When MIDI (Musical Instrument Digital Interface) was developed over 30 years ago, it resulted in a flood of music technology. Software DAWs have long replaced the hardware sequencers of the twentieth century, bringing an ever-increasing demand for effective ways to get MIDI in and out of computers. This buying gGuide will help you understand and choose a MIDI interface. If you have additional questions, please don’t hesitate to send your email to email@example.com
MIDI is a remote-control language lots of music gear, such as keyboards and virtual instruments, use. By modern standards, MIDI is remarkably simple, yet it allows you to do amazing things. You can play a keyboard and tell a sound module what notes to play, how loud each note should be, and more. It also lets you turn a knob on a control surface and cause a virtual knob to move on your screen.
What Is a MIDI Interface?
A MIDI interface is a device that provides MIDI In/Out to and from a computer or MIDI-equipped hardware via standard 5-pin MIDI jacks. There are standalone MIDI interfaces, virtually all of which connect to a computer via USB. MIDI interfaces can also be integrated into keyboards, pad controllers, control surfaces, and audio interfaces. This provides a wide range of options for configuring your studio or live rig.
MIDI interfaces commonly come in 2-, 4-, and 8-port configurations (e.g. 8 in x 8 out). Since each port can transmit 16 channels of MIDI data, an 8-port interface can handle a total of 128 MIDI channels. An 8-port MIDI interface is useful for those who have a number of external sound modules, control surfaces, and keyboards to connect.

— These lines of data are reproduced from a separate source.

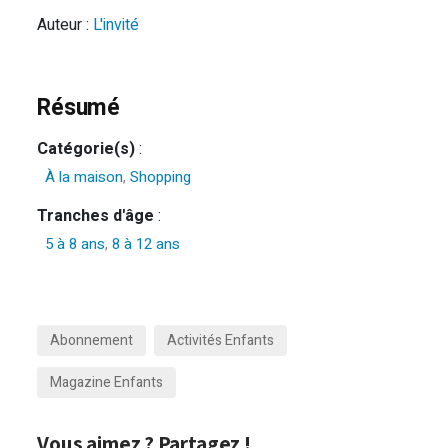
Auteur :
L'invité
Résumé
Catégorie(s)
:
À la maison
,
Shopping
Tranches d'âge
:
5 à 8 ans
,
8 à 12 ans
Abonnement
Activités Enfants
Magazine Enfants
Vous aimez ? Partagez !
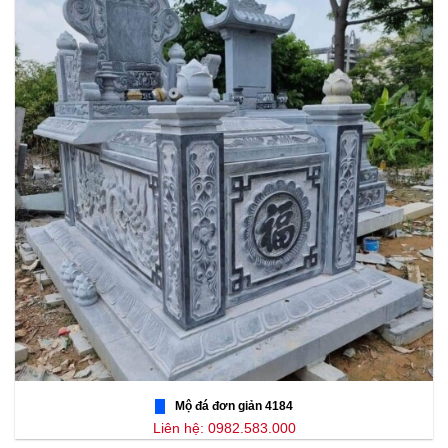
Mộ đá đơn giản 4184
Liên hệ: 0982.583.000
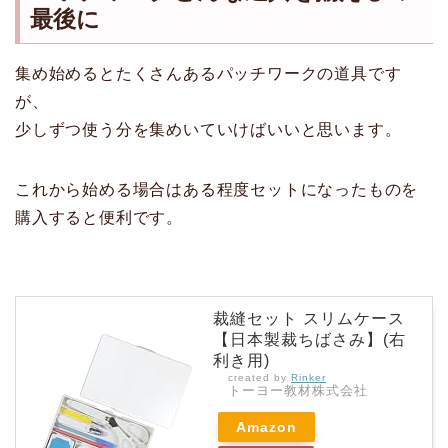
最後に
集め始めるとたくさんあるパッチワークの道具です
が、
少しずつ使う分を集めいていけばいいと思います。
これから始める場合はある程度セットになったものを
購入すると便利です。
裁縫セット スリムケース
【日本製裁ちばさみ】(右
利き用)
created by
Rinker
トーヨー教材株式会社
Amazon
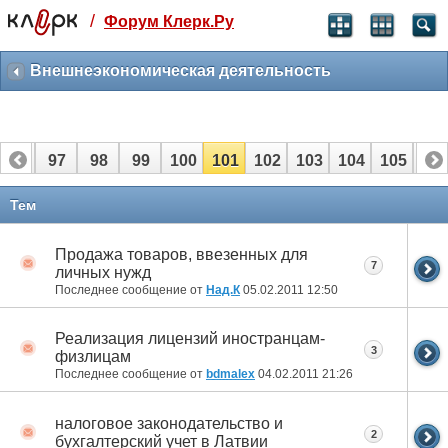
/
Форум Клерк.Ру
Святые угодники, Клерк без рекламы
прекрасен:)
Внешнеэкономическая деятельность
месяц
99
₽
3 месяца
96
97
98
99
100
101
102
103
104
105
10
259
₽
-10%
полгода
116
117
Тем
499
₽
-15%
Продажа товаров, ввезенных для
Отмена
Оплатить
7
личных нужд
Последнее сообщение от
Над.К
05.02.2011
12:50
Реализация лицензий иностранцам-
3
физлицам
Последнее сообщение от
bdmalex
04.02.2011
21:26
налоговое законодательство и
2
бухгалтерский учет в Латвии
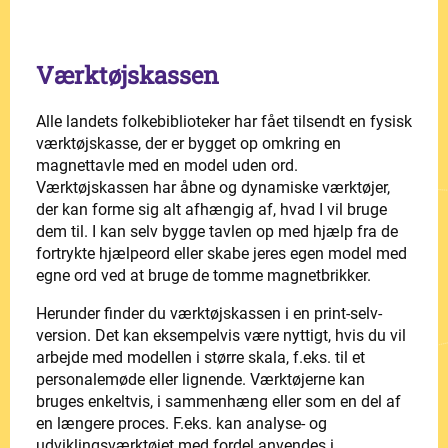
Værktøjskassen
Alle landets folkebiblioteker har fået tilsendt en fysisk
værktøjskasse, der er bygget op omkring en
magnettavle med en model uden ord.
Værktøjskassen har åbne og dynamiske værktøjer,
der kan forme sig alt afhængig af, hvad I vil bruge
dem til. I kan selv bygge tavlen op med hjælp fra de
fortrykte hjælpeord eller skabe jeres egen model med
egne ord ved at bruge de tomme magnetbrikker.
Herunder finder du værktøjskassen i en print-selv-
version. Det kan eksempelvis være nyttigt, hvis du vil
arbejde med modellen i større skala, f.eks. til et
personalemøde eller lignende. Værktøjerne kan
bruges enkeltvis, i sammenhæng eller som en del af
en længere proces. F.eks. kan analyse- og
udviklingsværktøjet med fordel anvendes i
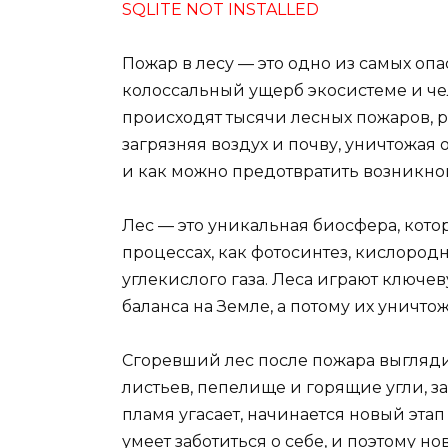
SQLITE NOT INSTALLED
Пожар в лесу — это одно из самых оп
колоссальный ущерб экосистеме и че
происходят тысячи лесных пожаров, 
загрязняя воздух и почву, уничтожая
и как можно предотвратить возникно
Лес — это уникальная биосфера, кото
процессах, как фотосинтез, кислоро
углекислого газа. Леса играют ключ
баланса на Земле, а потому их уничто
Сгоревший лес после пожара выгляди
листьев, пепелище и горящие угли, з
пламя угасает, начинается новый эта
умеет заботиться о себе, и поэтому 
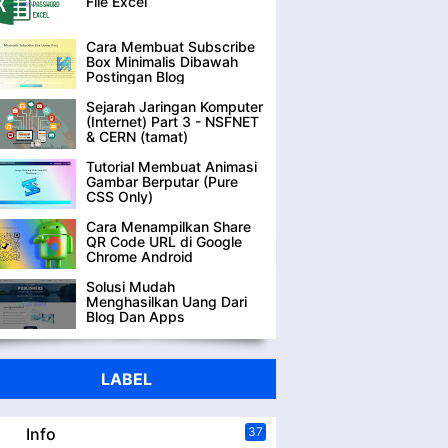
File Excel
Cara Membuat Subscribe
Box Minimalis Dibawah
Postingan Blog
Sejarah Jaringan Komputer
(Internet) Part 3 - NSFNET
& CERN (tamat)
Tutorial Membuat Animasi
Gambar Berputar (Pure
CSS Only)
Cara Menampilkan Share
QR Code URL di Google
Chrome Android
Solusi Mudah
Menghasilkan Uang Dari
Blog Dan Apps
LABEL
Info
37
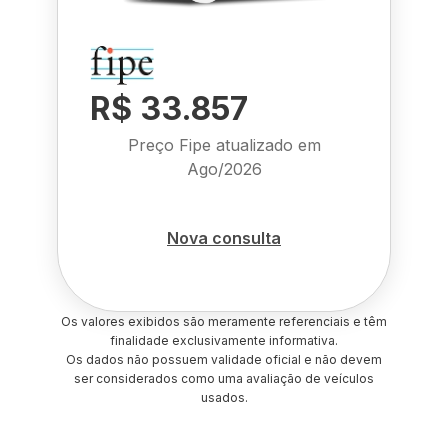
R$ 33.857
Preço Fipe atualizado em
Ago/2026
Nova consulta
Os valores exibidos são meramente referenciais e têm
finalidade exclusivamente informativa.
Os dados não possuem validade oficial e não devem
ser considerados como uma avaliação de veículos
usados.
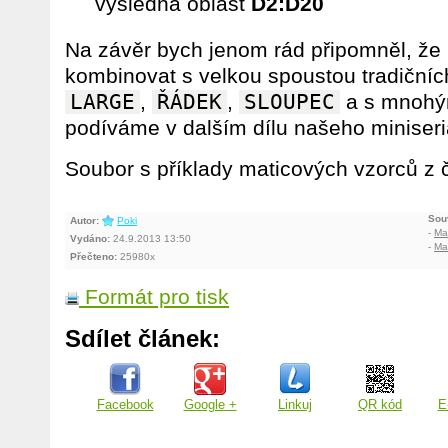
výsledná oblast
D2:D20
Na závěr bych jenom rád připomněl, že
kombinovat s velkou spoustou tradičních
LARGE
,
ŘÁDEK
,
SLOUPEC
a s mnohým
podíváme v dalším dílu našeho miniseri
Soubor s příklady maticových vzorců z
Souv
Autor:
Poki
-
Mat
Vydáno:
24.9.2013 13:50
-
Mat
Přečteno:
25980x
Formát pro tisk
Sdílet článek:
Facebook
Google +
Linkuj
QR kód
E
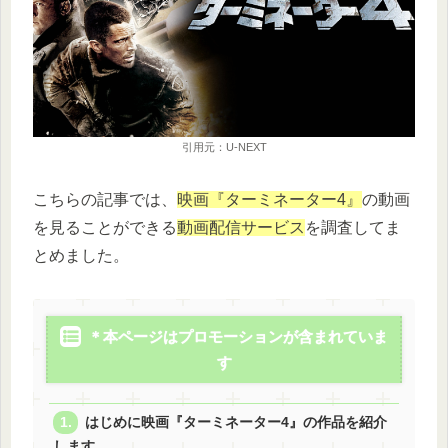
引用元：U-NEXT
こちらの記事では、
映画『ターミネーター4』
の動画
を見ることができる
動画配信サービス
を調査してま
とめました。
＊本ページはプロモーションが含まれていま
す
はじめに映画『ターミネーター4』の作品を紹介
します。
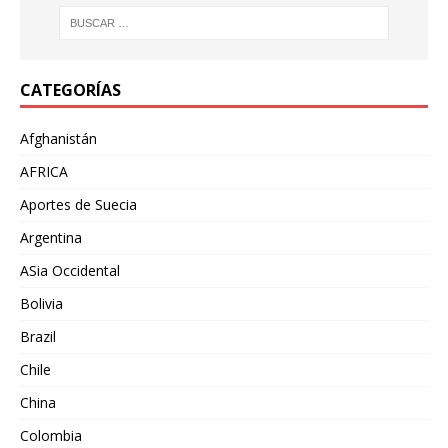
CATEGORÍAS
Afghanistán
AFRICA
Aportes de Suecia
Argentina
ASia Occidental
Bolivia
Brazil
Chile
China
Colombia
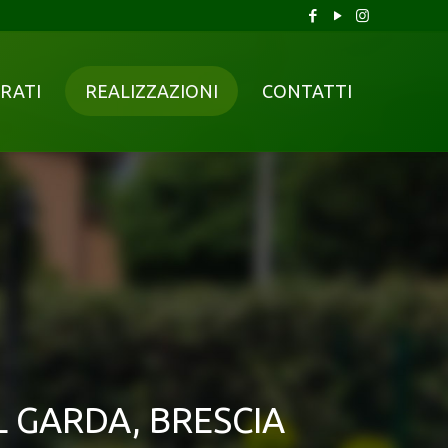
RATI
REALIZZAZIONI
CONTATTI
L GARDA, BRESCIA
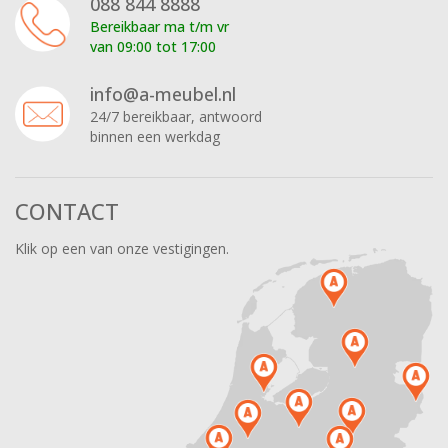
088 844 8888
Bereikbaar ma t/m vr
van 09:00 tot 17:00
info@a-meubel.nl
24/7 bereikbaar, antwoord
binnen een werkdag
CONTACT
Klik op een van onze vestigingen.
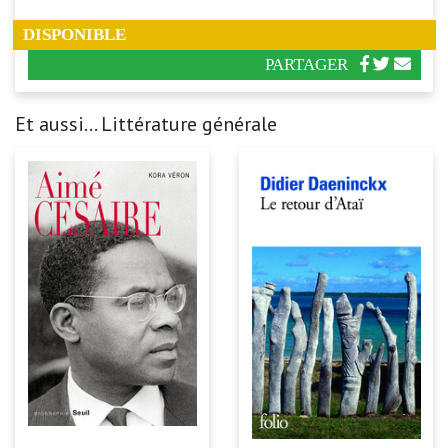
DISPONIBLE
PARTAGER
Et aussi... Littérature générale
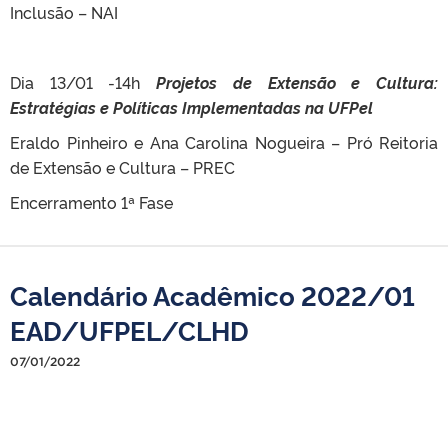
Inclusão – NAI
Dia 13/01 -14h
Projetos de Extensão e Cultura:
Estratégias e Políticas Implementadas na UFPel
Eraldo Pinheiro e Ana Carolina Nogueira – Pró Reitoria
de Extensão e Cultura – PREC
Encerramento 1ª Fase
Calendário Acadêmico 2022/01
EAD/UFPEL/CLHD
07/01/2022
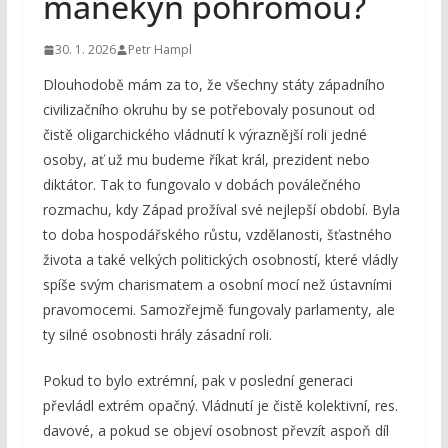
manekýn pohromou?
30. 1. 2026
Petr Hampl
Dlouhodobě mám za to, že všechny státy západního
civilizačního okruhu by se potřebovaly posunout od
čistě oligarchického vládnutí k výraznější roli jedné
osoby, ať už mu budeme říkat král, prezident nebo
diktátor. Tak to fungovalo v dobách poválečného
rozmachu, kdy Západ prožíval své nejlepší období. Byla
to doba hospodářského růstu, vzdělanosti, šťastného
života a také velkých politických osobností, které vládly
spíše svým charismatem a osobní mocí než ústavními
pravomocemi. Samozřejmě fungovaly parlamenty, ale
ty silné osobnosti hrály zásadní roli.
Pokud to bylo extrémní, pak v poslední generaci
převládl extrém opačný. Vládnutí je čistě kolektivní, res.
davové, a pokud se objeví osobnost převzít aspoň díl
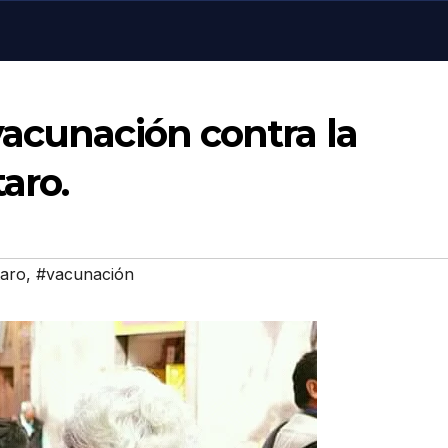
acunación contra la
aro.
taro
,
#vacunación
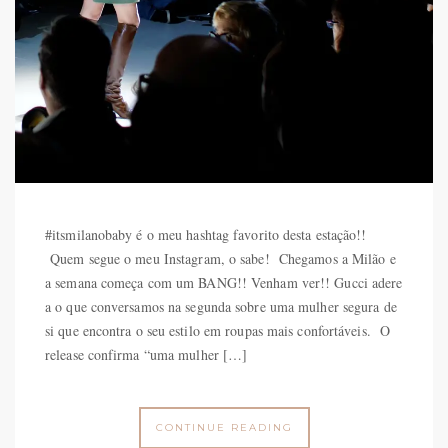
#itsmilanobaby é o meu hashtag favorito desta estação!!
Quem segue o meu Instagram, o sabe! Chegamos a Milão e
a semana começa com um BANG!! Venham ver!! Gucci adere
a o que conversamos na segunda sobre uma mulher segura de
si que encontra o seu estilo em roupas mais confortáveis. O
release confirma “uma mulher […]
CONTINUE READING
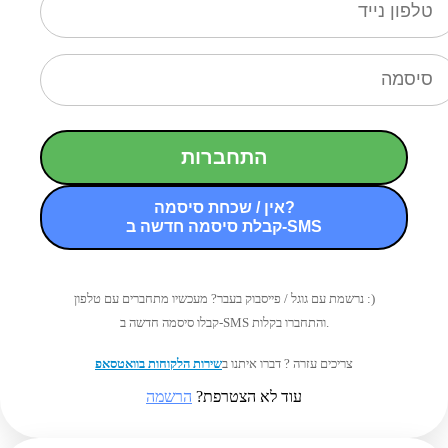
התחברות
אין / שכחת סיסמה?
קבלת סיסמה חדשה ב-SMS
נרשמת עם גוגל / פייסבוק בעבר? מעכשיו מתחברים עם טלפון :)
קבלו סיסמה חדשה ב-SMS והתחברו בקלות.
צריכים עזרה ? דברו איתנו ב
שירות הלקוחות בוואטסאפ
עוד לא הצטרפת?
הרשמה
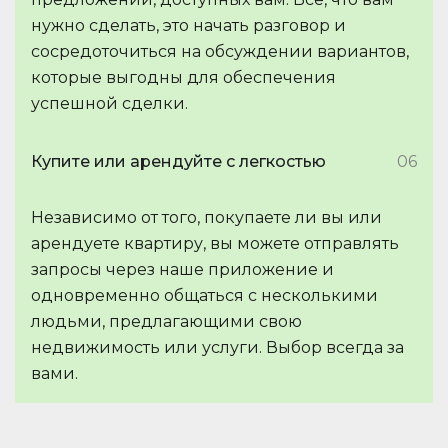
нужно сделать, это начать разговор и
сосредоточиться на обсуждении вариантов,
которые выгодны для обеспечения
успешной сделки.
Купите или арендуйте с легкостью
06
Независимо от того, покупаете ли вы или
арендуете квартиру, вы можете отправлять
запросы через наше приложение и
одновременно общаться с несколькими
людьми, предлагающими свою
недвижимость или услуги. Выбор всегда за
вами.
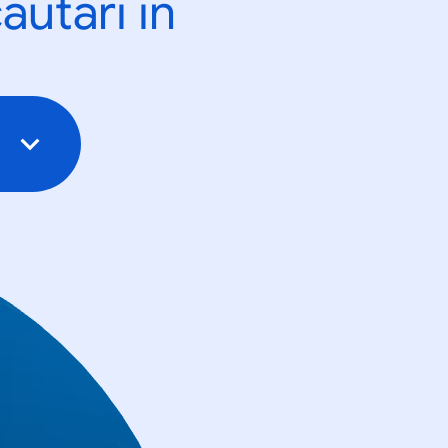
ăutări în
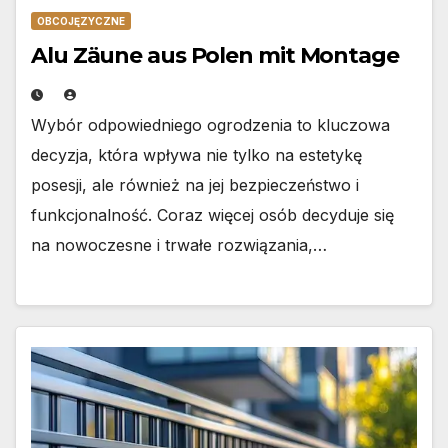
OBCOJĘZYCZNE
Alu Zäune aus Polen mit Montage
Wybór odpowiedniego ogrodzenia to kluczowa
decyzja, która wpływa nie tylko na estetykę
posesji, ale również na jej bezpieczeństwo i
funkcjonalność. Coraz więcej osób decyduje się
na nowoczesne i trwałe rozwiązania,…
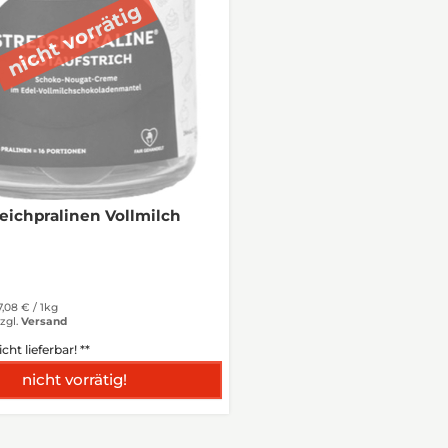
eichpralinen Vollmilch
7,08 € /
1kg
zgl.
Versand
icht lieferbar! **
nicht vorrätig!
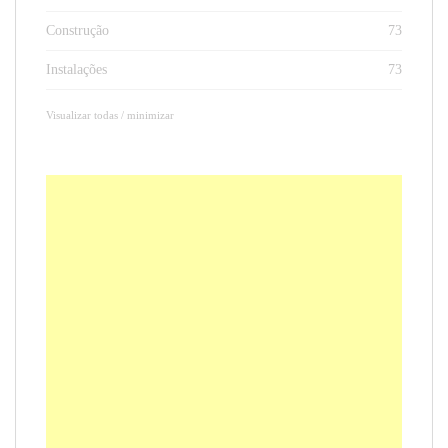
Construção
73
Instalações
73
Visualizar todas / minimizar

Channels can be used to control individual sounds on a multitimbral synth, or the transport section of DAWs, providing a lot of flexibility.
Understanding MIDI In/Out/Thru
MIDI is a single-direction communications protocol. Therefore, a single MIDI jack can either transmit or receive MIDI data. To send MIDI from a keyboard to your computer, connect the keyboard’s MIDI Out jack to your MIDI interface’s MIDI In jack.
MIDI Thru was found on keyboards when extensive MIDI daisy chains were common and latency was an issue. Back then, a device’s MIDI Out would not necessarily reproduce what came in on the MIDI In jack. To send MIDI on to another device in the series, you’d connect the MIDI Thru of the first sound module to the MIDI In of the next.
What to Look For…
Do You Need a MIDI Interface?
Most USB-equipped keyboards, digital pianos, and controllers come with a MIDI interface built-in, so if you plan on a simple setup and aren’t using legacy gear, you probably don’t need a dedicated MIDI interface. MIDI interfaces are convenient if you plan to use your DAW to control MIDI-equipped hardware that doesn’t connect directly to your computer.
The amount of MIDI gear you have determines how many ports you need. If have just one keyboard controller that you’ll be using with a virtual synth setup in a laptop, a simple 1 x 1 MIDI interface will suffice. However, if you’re connecting a rig full of synth modules, then you’ll want as many ports as you have modules in order to minimize latency.
If you only plan on sequencing or performing, then a straightforward, expandable MIDI interface is what you need. If you plan on working with video or dedicated digital multitrack recorders, you’ll need an interface that offers the appropriate sync options. An interface that can be powered via USB (bus-powered) is also a great option for mobile setups, since it doesn’t require an additional AC power cable.
MIDI has a rich history, and 30 years after its creation, is still an important part of both live performance and recording technology.